Pensate a Viktor Maslov, allenatore russo che esercita dal 1942 al 1975 ed è destinato a raccogliere i frutti del proprio lavoro grazie all’erede Valeri Lobanovsky. Maslov è il primo a curare la preparazione atletica influenzando persino la nutrizione dei giocatori, ad applicare il 4-4-2 (secondo molti ne sarebbe l’inventore) e a proporre il pressing. Quel rivoluzionario concetto per cui non sei tu a dover aspettare la palla nella zona di marcatura che ti compete, ma devi andare ad aggredire l’avversario per poterla recuperare. In un calcio che rispecchia la filosofia di un’epoca e, per certi versi, dello stesso blocco comunista, il giocatore viene ripensato dalla testa ai piedi. Atleticamente, per via di una preparazione scientifica che esalta corsa e dinamismo. E filosoficamente, perché viene interpretato come un esecutore di schemi prefissati. Si scende in campo per applicare un gioco prestabilito, per governare il caso.
Viktor Maslov (foto Imago)
L’operazione riesce alla grande alle inglesi, che tornano alla carica prepotentemente, dominando in sostanza il decennio iniziato nel 1976 e concluso dalla notte dell’Heysel. Sono gli anni in cui si affinano i fondamentali del football britannico, quelli che resteranno intonsi sino all’avvento di José Mourinho. Le inglesi riassorbono i principi più sperimentali a loro modo, spingendo al massimo l’acceleratore sulla concretezza e sulla ricerca della disposizione più razionale. Il risultato è il 4-4-2 classico. Quattro difensori in linea, spinta sugli esterni grazie al gioco di coppia tra terzini e ali, ma soprattutto un centravanti cui delegare i compiti di finalizzazione. Le declinazioni possono essere varie, chi insiste maggiormente sul gioco “pane e burro” fatto di cross e lanci come Don Revie, chi riesce a evolvere lo stile come l’erede di Bill Shankly a Liverpool, il leggendario Bob Paisley. L’uomo che chiede per la prima volta anche ai difensori di dare il loro contributo alla fase offensiva arrivando al “pass and move” come forma di gioco che porta i Reds in cima all’Europa. Paisley da una parte, Brian Clough dall’altra, entrambi innovatori, come testimonia la celebre frase attribuita all’artefice dei miracoli Derby County e Nottingham Forest: “Se Dio avesse voluto che giocassimo a calcio tra le nuvole, avrebbe messo l’erba anche lassù”. Quando i colossi britannici mettono nel motore anche un pizzico di tecnica, iniziano a dominare con i loro club.

Compito assegnato 1
Secondo il brano, in quali anni ha esercitato Viktor Maslov come allenatore?
Compito assegnato 2
Per favore, traduci in inglese questa frase del brano: «Maslov è il primo a curare la preparazione atletica influenzando persino la nutrizione dei giocatori, ad applicare il 4-4-2 (secondo molti ne sarebbe l’inventore) e a proporre il pressing.»

Materiale

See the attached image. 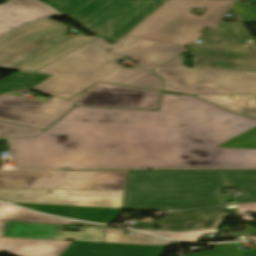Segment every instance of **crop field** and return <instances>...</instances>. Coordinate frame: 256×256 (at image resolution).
<instances>
[{
	"mask_svg": "<svg viewBox=\"0 0 256 256\" xmlns=\"http://www.w3.org/2000/svg\"><path fill=\"white\" fill-rule=\"evenodd\" d=\"M8 143L16 168H256V149L208 147L179 127L96 125Z\"/></svg>",
	"mask_w": 256,
	"mask_h": 256,
	"instance_id": "8a807250",
	"label": "crop field"
},
{
	"mask_svg": "<svg viewBox=\"0 0 256 256\" xmlns=\"http://www.w3.org/2000/svg\"><path fill=\"white\" fill-rule=\"evenodd\" d=\"M186 48L124 36L112 46L97 38L61 59L37 70L52 77L31 90L68 99L96 81L161 90L160 79L133 65L115 61L128 57L151 70L185 52Z\"/></svg>",
	"mask_w": 256,
	"mask_h": 256,
	"instance_id": "ac0d7876",
	"label": "crop field"
},
{
	"mask_svg": "<svg viewBox=\"0 0 256 256\" xmlns=\"http://www.w3.org/2000/svg\"><path fill=\"white\" fill-rule=\"evenodd\" d=\"M96 124L180 126L208 146H216L255 127L256 119L237 115L194 96L164 95L159 111L79 107L39 136Z\"/></svg>",
	"mask_w": 256,
	"mask_h": 256,
	"instance_id": "34b2d1b8",
	"label": "crop field"
},
{
	"mask_svg": "<svg viewBox=\"0 0 256 256\" xmlns=\"http://www.w3.org/2000/svg\"><path fill=\"white\" fill-rule=\"evenodd\" d=\"M238 187L256 201V170L129 171L122 210H181L224 204L219 190Z\"/></svg>",
	"mask_w": 256,
	"mask_h": 256,
	"instance_id": "412701ff",
	"label": "crop field"
},
{
	"mask_svg": "<svg viewBox=\"0 0 256 256\" xmlns=\"http://www.w3.org/2000/svg\"><path fill=\"white\" fill-rule=\"evenodd\" d=\"M234 0H169L131 30L128 36L187 47L207 28L228 31L229 37L249 40L240 23L221 21ZM192 8H207L201 16Z\"/></svg>",
	"mask_w": 256,
	"mask_h": 256,
	"instance_id": "f4fd0767",
	"label": "crop field"
},
{
	"mask_svg": "<svg viewBox=\"0 0 256 256\" xmlns=\"http://www.w3.org/2000/svg\"><path fill=\"white\" fill-rule=\"evenodd\" d=\"M46 1L58 7L90 33L103 37L112 45L166 0Z\"/></svg>",
	"mask_w": 256,
	"mask_h": 256,
	"instance_id": "dd49c442",
	"label": "crop field"
},
{
	"mask_svg": "<svg viewBox=\"0 0 256 256\" xmlns=\"http://www.w3.org/2000/svg\"><path fill=\"white\" fill-rule=\"evenodd\" d=\"M164 78L167 91L188 94L256 93V72L187 68L182 56L154 72Z\"/></svg>",
	"mask_w": 256,
	"mask_h": 256,
	"instance_id": "e52e79f7",
	"label": "crop field"
},
{
	"mask_svg": "<svg viewBox=\"0 0 256 256\" xmlns=\"http://www.w3.org/2000/svg\"><path fill=\"white\" fill-rule=\"evenodd\" d=\"M128 171H0V188L124 190Z\"/></svg>",
	"mask_w": 256,
	"mask_h": 256,
	"instance_id": "d8731c3e",
	"label": "crop field"
},
{
	"mask_svg": "<svg viewBox=\"0 0 256 256\" xmlns=\"http://www.w3.org/2000/svg\"><path fill=\"white\" fill-rule=\"evenodd\" d=\"M71 27L50 19L37 20L0 39V69L15 67L69 37L63 34Z\"/></svg>",
	"mask_w": 256,
	"mask_h": 256,
	"instance_id": "5a996713",
	"label": "crop field"
},
{
	"mask_svg": "<svg viewBox=\"0 0 256 256\" xmlns=\"http://www.w3.org/2000/svg\"><path fill=\"white\" fill-rule=\"evenodd\" d=\"M123 195L124 191L0 189V200L6 202L119 209Z\"/></svg>",
	"mask_w": 256,
	"mask_h": 256,
	"instance_id": "3316defc",
	"label": "crop field"
},
{
	"mask_svg": "<svg viewBox=\"0 0 256 256\" xmlns=\"http://www.w3.org/2000/svg\"><path fill=\"white\" fill-rule=\"evenodd\" d=\"M82 93L68 101L52 97L48 102L6 94L0 96V120L45 128L71 109Z\"/></svg>",
	"mask_w": 256,
	"mask_h": 256,
	"instance_id": "28ad6ade",
	"label": "crop field"
},
{
	"mask_svg": "<svg viewBox=\"0 0 256 256\" xmlns=\"http://www.w3.org/2000/svg\"><path fill=\"white\" fill-rule=\"evenodd\" d=\"M190 54L195 67L256 71V49L252 43L191 44Z\"/></svg>",
	"mask_w": 256,
	"mask_h": 256,
	"instance_id": "d1516ede",
	"label": "crop field"
},
{
	"mask_svg": "<svg viewBox=\"0 0 256 256\" xmlns=\"http://www.w3.org/2000/svg\"><path fill=\"white\" fill-rule=\"evenodd\" d=\"M159 92L96 83L83 93L76 105L154 109Z\"/></svg>",
	"mask_w": 256,
	"mask_h": 256,
	"instance_id": "22f410ed",
	"label": "crop field"
},
{
	"mask_svg": "<svg viewBox=\"0 0 256 256\" xmlns=\"http://www.w3.org/2000/svg\"><path fill=\"white\" fill-rule=\"evenodd\" d=\"M63 225L5 222L3 236L103 242L104 227H84L81 232L62 231Z\"/></svg>",
	"mask_w": 256,
	"mask_h": 256,
	"instance_id": "cbeb9de0",
	"label": "crop field"
},
{
	"mask_svg": "<svg viewBox=\"0 0 256 256\" xmlns=\"http://www.w3.org/2000/svg\"><path fill=\"white\" fill-rule=\"evenodd\" d=\"M63 16L38 0H7L0 5V37L37 19Z\"/></svg>",
	"mask_w": 256,
	"mask_h": 256,
	"instance_id": "5142ce71",
	"label": "crop field"
},
{
	"mask_svg": "<svg viewBox=\"0 0 256 256\" xmlns=\"http://www.w3.org/2000/svg\"><path fill=\"white\" fill-rule=\"evenodd\" d=\"M164 246L72 242L60 256H158Z\"/></svg>",
	"mask_w": 256,
	"mask_h": 256,
	"instance_id": "d9b57169",
	"label": "crop field"
},
{
	"mask_svg": "<svg viewBox=\"0 0 256 256\" xmlns=\"http://www.w3.org/2000/svg\"><path fill=\"white\" fill-rule=\"evenodd\" d=\"M69 241L0 237V251L16 256H59Z\"/></svg>",
	"mask_w": 256,
	"mask_h": 256,
	"instance_id": "733c2abd",
	"label": "crop field"
},
{
	"mask_svg": "<svg viewBox=\"0 0 256 256\" xmlns=\"http://www.w3.org/2000/svg\"><path fill=\"white\" fill-rule=\"evenodd\" d=\"M33 210L44 213L59 215L63 217L108 224L116 219L120 210L106 208H86V207H69V206H53L38 204H19Z\"/></svg>",
	"mask_w": 256,
	"mask_h": 256,
	"instance_id": "4a817a6b",
	"label": "crop field"
},
{
	"mask_svg": "<svg viewBox=\"0 0 256 256\" xmlns=\"http://www.w3.org/2000/svg\"><path fill=\"white\" fill-rule=\"evenodd\" d=\"M238 212L237 209L225 210L222 207L203 208L190 211L165 213V217L160 222L163 230L180 231L184 222L190 220L223 218L225 215Z\"/></svg>",
	"mask_w": 256,
	"mask_h": 256,
	"instance_id": "bc2a9ffb",
	"label": "crop field"
},
{
	"mask_svg": "<svg viewBox=\"0 0 256 256\" xmlns=\"http://www.w3.org/2000/svg\"><path fill=\"white\" fill-rule=\"evenodd\" d=\"M97 37H88L82 33L54 46L45 53L25 62L17 67V69L35 71L59 58L79 48Z\"/></svg>",
	"mask_w": 256,
	"mask_h": 256,
	"instance_id": "214f88e0",
	"label": "crop field"
},
{
	"mask_svg": "<svg viewBox=\"0 0 256 256\" xmlns=\"http://www.w3.org/2000/svg\"><path fill=\"white\" fill-rule=\"evenodd\" d=\"M4 221L71 224L72 221L47 217L38 213L25 211L7 204H0V236L3 233Z\"/></svg>",
	"mask_w": 256,
	"mask_h": 256,
	"instance_id": "92a150f3",
	"label": "crop field"
},
{
	"mask_svg": "<svg viewBox=\"0 0 256 256\" xmlns=\"http://www.w3.org/2000/svg\"><path fill=\"white\" fill-rule=\"evenodd\" d=\"M197 96L214 104L228 108L238 114L256 118V95Z\"/></svg>",
	"mask_w": 256,
	"mask_h": 256,
	"instance_id": "dafd665d",
	"label": "crop field"
},
{
	"mask_svg": "<svg viewBox=\"0 0 256 256\" xmlns=\"http://www.w3.org/2000/svg\"><path fill=\"white\" fill-rule=\"evenodd\" d=\"M104 242L112 243H129V244H146V245H162L173 243L172 241L148 236L141 233L134 235H124L122 229H105Z\"/></svg>",
	"mask_w": 256,
	"mask_h": 256,
	"instance_id": "00972430",
	"label": "crop field"
},
{
	"mask_svg": "<svg viewBox=\"0 0 256 256\" xmlns=\"http://www.w3.org/2000/svg\"><path fill=\"white\" fill-rule=\"evenodd\" d=\"M48 76L19 72L9 78L0 81L3 86H15L29 88Z\"/></svg>",
	"mask_w": 256,
	"mask_h": 256,
	"instance_id": "a9b5d70f",
	"label": "crop field"
},
{
	"mask_svg": "<svg viewBox=\"0 0 256 256\" xmlns=\"http://www.w3.org/2000/svg\"><path fill=\"white\" fill-rule=\"evenodd\" d=\"M42 132L44 131L0 122V138L36 137Z\"/></svg>",
	"mask_w": 256,
	"mask_h": 256,
	"instance_id": "4177f3b9",
	"label": "crop field"
},
{
	"mask_svg": "<svg viewBox=\"0 0 256 256\" xmlns=\"http://www.w3.org/2000/svg\"><path fill=\"white\" fill-rule=\"evenodd\" d=\"M229 148H256V127L219 145Z\"/></svg>",
	"mask_w": 256,
	"mask_h": 256,
	"instance_id": "730fd06b",
	"label": "crop field"
},
{
	"mask_svg": "<svg viewBox=\"0 0 256 256\" xmlns=\"http://www.w3.org/2000/svg\"><path fill=\"white\" fill-rule=\"evenodd\" d=\"M233 7L240 15L242 22H256V4H253L252 8H250L235 2Z\"/></svg>",
	"mask_w": 256,
	"mask_h": 256,
	"instance_id": "eef30255",
	"label": "crop field"
},
{
	"mask_svg": "<svg viewBox=\"0 0 256 256\" xmlns=\"http://www.w3.org/2000/svg\"><path fill=\"white\" fill-rule=\"evenodd\" d=\"M222 219L191 221L183 225L181 231L217 228Z\"/></svg>",
	"mask_w": 256,
	"mask_h": 256,
	"instance_id": "ae1a2a85",
	"label": "crop field"
},
{
	"mask_svg": "<svg viewBox=\"0 0 256 256\" xmlns=\"http://www.w3.org/2000/svg\"><path fill=\"white\" fill-rule=\"evenodd\" d=\"M220 32H221V31H214V32H212V30H208V31H206V32L203 34V36H202V38H201L200 40H203L202 43H206V42H209V43H217V42H239V41H240V40L237 41V38H231L232 41H230V38L225 37L226 32H222V36H219ZM211 33H214V34L211 35ZM210 36H212L211 39L209 38ZM217 37H220L219 40L217 39ZM226 38H227V41H225ZM206 39H209V40L206 41ZM215 40H218V41H217V42H214Z\"/></svg>",
	"mask_w": 256,
	"mask_h": 256,
	"instance_id": "d3111659",
	"label": "crop field"
},
{
	"mask_svg": "<svg viewBox=\"0 0 256 256\" xmlns=\"http://www.w3.org/2000/svg\"><path fill=\"white\" fill-rule=\"evenodd\" d=\"M241 211L256 212V203L239 205Z\"/></svg>",
	"mask_w": 256,
	"mask_h": 256,
	"instance_id": "750c4746",
	"label": "crop field"
},
{
	"mask_svg": "<svg viewBox=\"0 0 256 256\" xmlns=\"http://www.w3.org/2000/svg\"><path fill=\"white\" fill-rule=\"evenodd\" d=\"M0 150H8L7 143L5 139L0 140Z\"/></svg>",
	"mask_w": 256,
	"mask_h": 256,
	"instance_id": "bd1437ed",
	"label": "crop field"
},
{
	"mask_svg": "<svg viewBox=\"0 0 256 256\" xmlns=\"http://www.w3.org/2000/svg\"><path fill=\"white\" fill-rule=\"evenodd\" d=\"M13 90H21V89H12V88H2L0 87V94L8 91H13Z\"/></svg>",
	"mask_w": 256,
	"mask_h": 256,
	"instance_id": "1d83c4d3",
	"label": "crop field"
},
{
	"mask_svg": "<svg viewBox=\"0 0 256 256\" xmlns=\"http://www.w3.org/2000/svg\"><path fill=\"white\" fill-rule=\"evenodd\" d=\"M242 256H256V250L254 252H242Z\"/></svg>",
	"mask_w": 256,
	"mask_h": 256,
	"instance_id": "120bbe31",
	"label": "crop field"
},
{
	"mask_svg": "<svg viewBox=\"0 0 256 256\" xmlns=\"http://www.w3.org/2000/svg\"><path fill=\"white\" fill-rule=\"evenodd\" d=\"M74 225H93V224H85V223L74 222ZM97 226H102V225H97Z\"/></svg>",
	"mask_w": 256,
	"mask_h": 256,
	"instance_id": "d32e631a",
	"label": "crop field"
},
{
	"mask_svg": "<svg viewBox=\"0 0 256 256\" xmlns=\"http://www.w3.org/2000/svg\"><path fill=\"white\" fill-rule=\"evenodd\" d=\"M254 42L256 43V40H254Z\"/></svg>",
	"mask_w": 256,
	"mask_h": 256,
	"instance_id": "5866460e",
	"label": "crop field"
}]
</instances>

Soluzione 1
Dal 1942 al 1975.

Soluzione 2
Maslov was the first to oversee athletic conditioning, even influencing the players' nutrition, to apply the 4-4-2 (according to many, he was its inventor), and to introduce pressing.